Problem set:
1. Reproduce the league text between "Zlahoda-Dnipro-1 won on" and "team next season.", inclusive, substituting "forfeit" for "walkover".
2. In the league text, which club is named champion of the 2018–19 Persha Liha?
Start of Text segment
Zlahoda-Dnipro-1 won on walkover and has preserved its berth in the Ukrainian Women's League. SC Vyshneve withdrew from league competitions. Later SC Dnipro-1 informed the Ukrainian Association of Football that it will not field its female team next season.

| Team 1 | Agg.Tooltip Aggregate score | Team 2 | 1st leg | 2nd leg |
|---|---|---|---|---|
| SC Vyshneve | w/o | Zlahoda-Dnipro-1 |  |  |

==Persha Liha==
===Group A===

| Pos | Team | Pld | W | D | L | GF | GA | GD | Pts |  |
| 1 | VO DYuSSH Vinnytsia | 10 | 8 | 0 | 2 | 33 | 8 | +25 | 24 | Qualified to Persha Liha play-offs |
| 2 | Karpaty Lviv | 10 | 7 | 0 | 3 | 40 | 17 | +23 | 21 |
| 3 | Stanislavchanka-DYuSSh-3 | 10 | 6 | 1 | 3 | 21 | 16 | +5 | 19 |  |
| 4 | Iantarochka Novoyavorivsk | 10 | 3 | 2 | 5 | 10 | 30 | −20 | 11 |
| 5 | Bukovynska Nadia | 10 | 3 | 0 | 7 | 21 | 36 | −15 | 9 |
| 6 | Kolos-Mriya | 10 | 1 | 1 | 8 | 9 | 27 | −18 | 4 |

===Group B===

| Pos | Team | Pld | W | D | L | GF | GA | GD | Pts |  |
| 1 | Mariupolchanka | 8 | 6 | 2 | 0 | 34 | 2 | +32 | 20 | Qualified to Persha Liha play-offs |
| 2 | SC Vyshneve | 8 | 6 | 1 | 1 | 29 | 5 | +24 | 19 |
| 3 | Ateks-SDYuShOR-16 | 8 | 4 | 0 | 4 | 18 | 15 | +3 | 9 |  |
| 4 | Polissia Zhytomyr | 8 | 1 | 1 | 6 | 7 | 18 | −11 | 1 | Expelled |
| 5 | Luhanochka-Spartak | 8 | 1 | 0 | 7 | 4 | 52 | −48 | 0 |  |

===Play-offs===
====Semifinals====

VO DYuSSh Vinnytsia and Mariupolchanka Mariupol gained promotion to the Ukrainian Women's League.

| Team 1 | Score | Team 2 |
|---|---|---|
| VO DYuSSh | 4 – 1 | Vyshneve |
| Karpaty | 1 – 4 | Mariupolchanka |

====Third place====

SC Vyshneve qualified for promotion/relegation play-offs.

| Team 1 | Score | Team 2 |
|---|---|---|
| Vyshneve | 3 – 1 | Karpaty |

====Final====

Mariupolchanka Mariupol was crown as the champions of the 2018–19 Persha Liha.
End of Text segment
Start of Material supplied
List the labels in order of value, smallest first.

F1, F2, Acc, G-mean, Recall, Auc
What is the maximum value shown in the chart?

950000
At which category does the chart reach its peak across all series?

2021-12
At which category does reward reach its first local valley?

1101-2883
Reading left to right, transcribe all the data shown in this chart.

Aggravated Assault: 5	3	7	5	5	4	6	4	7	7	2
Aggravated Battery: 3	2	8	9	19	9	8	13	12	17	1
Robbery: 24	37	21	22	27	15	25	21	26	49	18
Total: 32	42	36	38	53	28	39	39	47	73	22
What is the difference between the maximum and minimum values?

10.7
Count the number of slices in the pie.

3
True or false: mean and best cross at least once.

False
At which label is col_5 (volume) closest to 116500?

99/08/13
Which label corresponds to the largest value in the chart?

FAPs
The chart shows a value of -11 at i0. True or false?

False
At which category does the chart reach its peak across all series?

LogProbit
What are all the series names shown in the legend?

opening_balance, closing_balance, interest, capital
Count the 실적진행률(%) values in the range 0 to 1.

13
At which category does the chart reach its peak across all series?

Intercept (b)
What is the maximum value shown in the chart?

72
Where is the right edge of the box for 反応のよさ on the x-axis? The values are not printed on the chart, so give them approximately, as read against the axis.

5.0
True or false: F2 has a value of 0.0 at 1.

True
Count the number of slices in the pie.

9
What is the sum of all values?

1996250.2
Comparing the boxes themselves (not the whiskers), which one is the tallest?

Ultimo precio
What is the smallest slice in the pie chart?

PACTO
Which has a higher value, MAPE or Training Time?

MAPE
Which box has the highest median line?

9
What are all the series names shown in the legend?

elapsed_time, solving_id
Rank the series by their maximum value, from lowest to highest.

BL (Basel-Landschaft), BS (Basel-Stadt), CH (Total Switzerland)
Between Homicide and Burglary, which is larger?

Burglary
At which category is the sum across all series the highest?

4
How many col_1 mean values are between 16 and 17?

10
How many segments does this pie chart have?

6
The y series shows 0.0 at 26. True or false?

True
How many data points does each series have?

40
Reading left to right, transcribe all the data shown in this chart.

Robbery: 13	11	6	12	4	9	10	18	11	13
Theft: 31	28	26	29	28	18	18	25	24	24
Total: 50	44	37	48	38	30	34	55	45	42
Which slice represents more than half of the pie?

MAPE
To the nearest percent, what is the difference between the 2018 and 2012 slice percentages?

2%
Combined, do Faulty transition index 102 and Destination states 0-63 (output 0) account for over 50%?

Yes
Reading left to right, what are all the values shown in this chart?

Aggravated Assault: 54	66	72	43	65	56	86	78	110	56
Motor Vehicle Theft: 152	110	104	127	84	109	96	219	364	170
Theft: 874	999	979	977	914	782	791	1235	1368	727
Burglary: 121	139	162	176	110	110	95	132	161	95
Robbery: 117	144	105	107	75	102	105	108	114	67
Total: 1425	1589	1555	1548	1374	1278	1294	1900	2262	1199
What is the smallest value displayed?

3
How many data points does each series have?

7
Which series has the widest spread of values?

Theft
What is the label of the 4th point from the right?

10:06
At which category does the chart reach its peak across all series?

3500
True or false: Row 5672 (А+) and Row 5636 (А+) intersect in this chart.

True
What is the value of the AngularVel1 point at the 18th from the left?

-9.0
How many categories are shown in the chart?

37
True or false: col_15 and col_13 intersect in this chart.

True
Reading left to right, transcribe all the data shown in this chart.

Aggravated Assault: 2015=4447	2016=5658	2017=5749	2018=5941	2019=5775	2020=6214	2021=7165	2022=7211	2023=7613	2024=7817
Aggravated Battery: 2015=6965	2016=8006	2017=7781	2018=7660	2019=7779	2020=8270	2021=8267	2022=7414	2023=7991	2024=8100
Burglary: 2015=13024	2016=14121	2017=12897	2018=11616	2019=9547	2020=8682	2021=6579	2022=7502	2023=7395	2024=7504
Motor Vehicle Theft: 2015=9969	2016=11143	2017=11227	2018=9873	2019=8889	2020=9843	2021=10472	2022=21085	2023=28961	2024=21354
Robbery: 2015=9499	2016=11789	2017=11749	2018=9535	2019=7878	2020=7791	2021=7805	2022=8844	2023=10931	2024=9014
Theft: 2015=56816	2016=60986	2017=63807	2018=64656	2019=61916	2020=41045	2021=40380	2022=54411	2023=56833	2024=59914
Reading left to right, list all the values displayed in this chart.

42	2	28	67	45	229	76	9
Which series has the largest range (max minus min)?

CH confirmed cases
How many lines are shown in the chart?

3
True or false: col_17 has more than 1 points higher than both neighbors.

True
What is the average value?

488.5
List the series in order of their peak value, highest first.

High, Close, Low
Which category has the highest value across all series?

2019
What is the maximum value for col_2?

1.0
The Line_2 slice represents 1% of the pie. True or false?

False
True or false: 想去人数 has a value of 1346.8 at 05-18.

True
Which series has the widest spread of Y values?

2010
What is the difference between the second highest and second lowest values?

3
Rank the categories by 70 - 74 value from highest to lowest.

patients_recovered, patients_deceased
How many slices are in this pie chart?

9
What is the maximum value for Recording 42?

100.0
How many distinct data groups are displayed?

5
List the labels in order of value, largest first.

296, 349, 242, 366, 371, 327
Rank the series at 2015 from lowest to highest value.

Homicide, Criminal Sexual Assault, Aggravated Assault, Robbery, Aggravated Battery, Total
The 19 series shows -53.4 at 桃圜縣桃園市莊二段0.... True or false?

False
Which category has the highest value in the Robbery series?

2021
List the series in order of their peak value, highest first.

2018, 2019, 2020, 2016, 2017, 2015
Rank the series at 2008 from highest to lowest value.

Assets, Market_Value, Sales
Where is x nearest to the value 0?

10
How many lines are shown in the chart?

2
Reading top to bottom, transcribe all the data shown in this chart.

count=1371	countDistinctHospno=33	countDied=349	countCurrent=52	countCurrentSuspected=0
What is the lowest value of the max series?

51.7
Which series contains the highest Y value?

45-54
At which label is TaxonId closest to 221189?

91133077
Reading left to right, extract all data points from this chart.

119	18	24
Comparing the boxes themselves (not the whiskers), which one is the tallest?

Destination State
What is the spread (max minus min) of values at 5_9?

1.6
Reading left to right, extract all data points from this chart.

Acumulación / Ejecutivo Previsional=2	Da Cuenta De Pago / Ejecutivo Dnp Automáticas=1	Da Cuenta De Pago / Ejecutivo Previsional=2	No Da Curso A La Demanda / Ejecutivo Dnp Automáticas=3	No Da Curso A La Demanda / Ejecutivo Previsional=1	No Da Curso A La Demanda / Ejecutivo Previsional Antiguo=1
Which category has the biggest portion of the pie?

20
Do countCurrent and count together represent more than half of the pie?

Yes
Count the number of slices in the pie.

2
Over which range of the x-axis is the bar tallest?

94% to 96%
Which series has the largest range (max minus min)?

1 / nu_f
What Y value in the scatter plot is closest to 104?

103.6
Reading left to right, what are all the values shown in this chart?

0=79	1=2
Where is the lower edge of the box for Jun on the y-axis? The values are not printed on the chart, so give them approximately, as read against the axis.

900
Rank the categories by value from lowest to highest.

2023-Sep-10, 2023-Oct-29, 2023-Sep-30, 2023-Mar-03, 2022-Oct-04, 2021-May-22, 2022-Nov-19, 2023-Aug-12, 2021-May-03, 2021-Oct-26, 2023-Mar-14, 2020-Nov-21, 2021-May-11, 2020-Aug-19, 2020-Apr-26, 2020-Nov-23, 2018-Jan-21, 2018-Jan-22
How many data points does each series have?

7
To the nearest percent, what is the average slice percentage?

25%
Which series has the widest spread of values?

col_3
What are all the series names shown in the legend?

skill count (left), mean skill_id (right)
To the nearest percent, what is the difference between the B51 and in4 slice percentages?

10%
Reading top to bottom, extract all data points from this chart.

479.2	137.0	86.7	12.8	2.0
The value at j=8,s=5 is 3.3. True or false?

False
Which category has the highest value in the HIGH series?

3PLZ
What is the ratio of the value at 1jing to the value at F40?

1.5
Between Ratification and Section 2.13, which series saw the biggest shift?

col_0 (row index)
End of Material supplied
Replies:
1.
Zlahoda-Dnipro-1 won on forfeit and has preserved its berth in the Ukrainian Women's League. SC Vyshneve withdrew from league competitions. Later SC Dnipro-1 informed the Ukrainian Association of Football that it will not field its female team next season.

2. Mariupolchanka Mariupol